Reform monitoring metrics and certification to reflect real world performance, rather than modelled data (e.g. Standard Assessment Procedure (SAP)). Accurate performance testing and reporting must be made widespread, committing developers to the standards they advertise.
We agree with this direction of travel – we are strong advocates of good quality work; performance has to deliver what was promised. But we do not think the problem is SAP; it is what is used in addition to it. Monitoring data can help provide evidence where energy efficiency measures fall short but there are two reasons SAP is not at fault for poor quality performance or monitoring approaches:
- SAP would provide the baseline against which performance would be tested. It is not an either/or question.
- Problems identified by monitoring data would generally be due to poor quality detailed design, the quality of a building works, and lack of oversight by Building Control rather than the way in which data is modelled by SAP.
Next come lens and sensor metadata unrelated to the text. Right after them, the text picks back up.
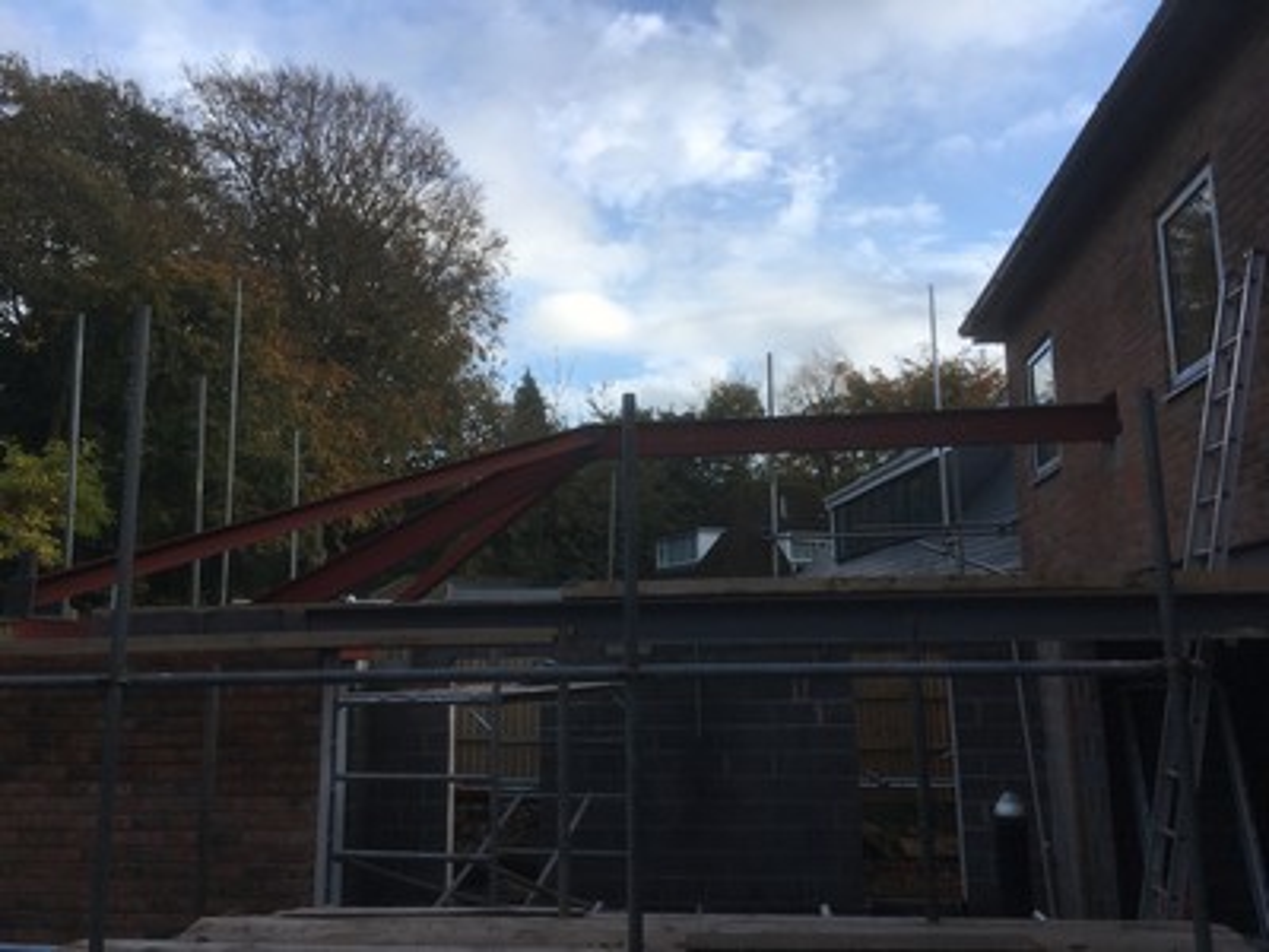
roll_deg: +0.0
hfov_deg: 61.7
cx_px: 634
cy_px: 476
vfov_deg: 48.2
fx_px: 1063
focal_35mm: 29
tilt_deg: +11.4
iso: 25
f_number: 2.2
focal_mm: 4.15
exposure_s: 1/793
We are not saying the SAP system is perfect. Its development needs to be more agile in response to new technologies and issues identified by users, and indeed the system needs to understand and support the greater potential for its use than is currently realised. We wrote back in April of how the SAP rating aligns with cost rather than carbon emissions, which presents a risk to achieving net zero. This is the advantage of our CROHM analysis method, which allows clients to consider SAP targets in context with carbon emissions, fuel poverty risk and excess cold, allowing each client to target the measures they care about much more specifically.